▶ **TASK DETAILS**: Wherever "create" shows up in the records below, copy the whole line.

▶ **SUPPLIED INFORMATION**:
----
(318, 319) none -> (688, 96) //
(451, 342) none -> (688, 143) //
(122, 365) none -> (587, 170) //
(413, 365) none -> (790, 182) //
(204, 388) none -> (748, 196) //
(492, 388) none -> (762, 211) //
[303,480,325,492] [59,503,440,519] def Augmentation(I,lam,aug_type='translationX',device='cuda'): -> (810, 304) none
----
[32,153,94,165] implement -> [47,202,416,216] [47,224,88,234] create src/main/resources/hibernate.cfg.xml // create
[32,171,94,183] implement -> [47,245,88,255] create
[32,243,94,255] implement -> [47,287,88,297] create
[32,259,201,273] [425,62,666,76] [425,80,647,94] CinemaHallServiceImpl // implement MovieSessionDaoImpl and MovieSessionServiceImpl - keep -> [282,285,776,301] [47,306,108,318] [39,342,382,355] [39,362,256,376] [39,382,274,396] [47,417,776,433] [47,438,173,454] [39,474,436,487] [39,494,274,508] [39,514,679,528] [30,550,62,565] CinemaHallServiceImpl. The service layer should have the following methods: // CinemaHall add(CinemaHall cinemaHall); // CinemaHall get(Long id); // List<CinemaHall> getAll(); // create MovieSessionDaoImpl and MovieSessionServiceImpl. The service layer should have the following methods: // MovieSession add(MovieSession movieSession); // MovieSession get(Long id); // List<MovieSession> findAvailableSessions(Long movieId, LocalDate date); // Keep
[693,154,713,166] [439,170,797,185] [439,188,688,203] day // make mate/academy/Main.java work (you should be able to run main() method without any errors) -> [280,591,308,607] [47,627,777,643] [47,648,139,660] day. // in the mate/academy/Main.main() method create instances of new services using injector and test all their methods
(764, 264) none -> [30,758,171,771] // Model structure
----
▶ **TASK RESULT**:
[32,153,94,165] implement -> [47,202,416,216] [47,224,88,234] create src/main/resources/hibernate.cfg.xml // create
[32,171,94,183] implement -> [47,245,88,255] create
[32,243,94,255] implement -> [47,287,88,297] create
[32,259,201,273] [425,62,666,76] [425,80,647,94] CinemaHallServiceImpl // implement MovieSessionDaoImpl and MovieSessionServiceImpl - keep -> [282,285,776,301] [47,306,108,318] [39,342,382,355] [39,362,256,376] [39,382,274,396] [47,417,776,433] [47,438,173,454] [39,474,436,487] [39,494,274,508] [39,514,679,528] [30,550,62,565] CinemaHallServiceImpl. The service layer should have the following methods: // CinemaHall add(CinemaHall cinemaHall); // CinemaHall get(Long id); // List<CinemaHall> getAll(); // create MovieSessionDaoImpl and MovieSessionServiceImpl. The service layer should have the following methods: // MovieSession add(MovieSession movieSession); // MovieSession get(Long id); // List<MovieSession> findAvailableSessions(Long movieId, LocalDate date); // Keep
[693,154,713,166] [439,170,797,185] [439,188,688,203] day // make mate/academy/Main.java work (you should be able to run main() method without any errors) -> [280,591,308,607] [47,627,777,643] [47,648,139,660] day. // in the mate/academy/Main.main() method create instances of new services using injector and test all their methods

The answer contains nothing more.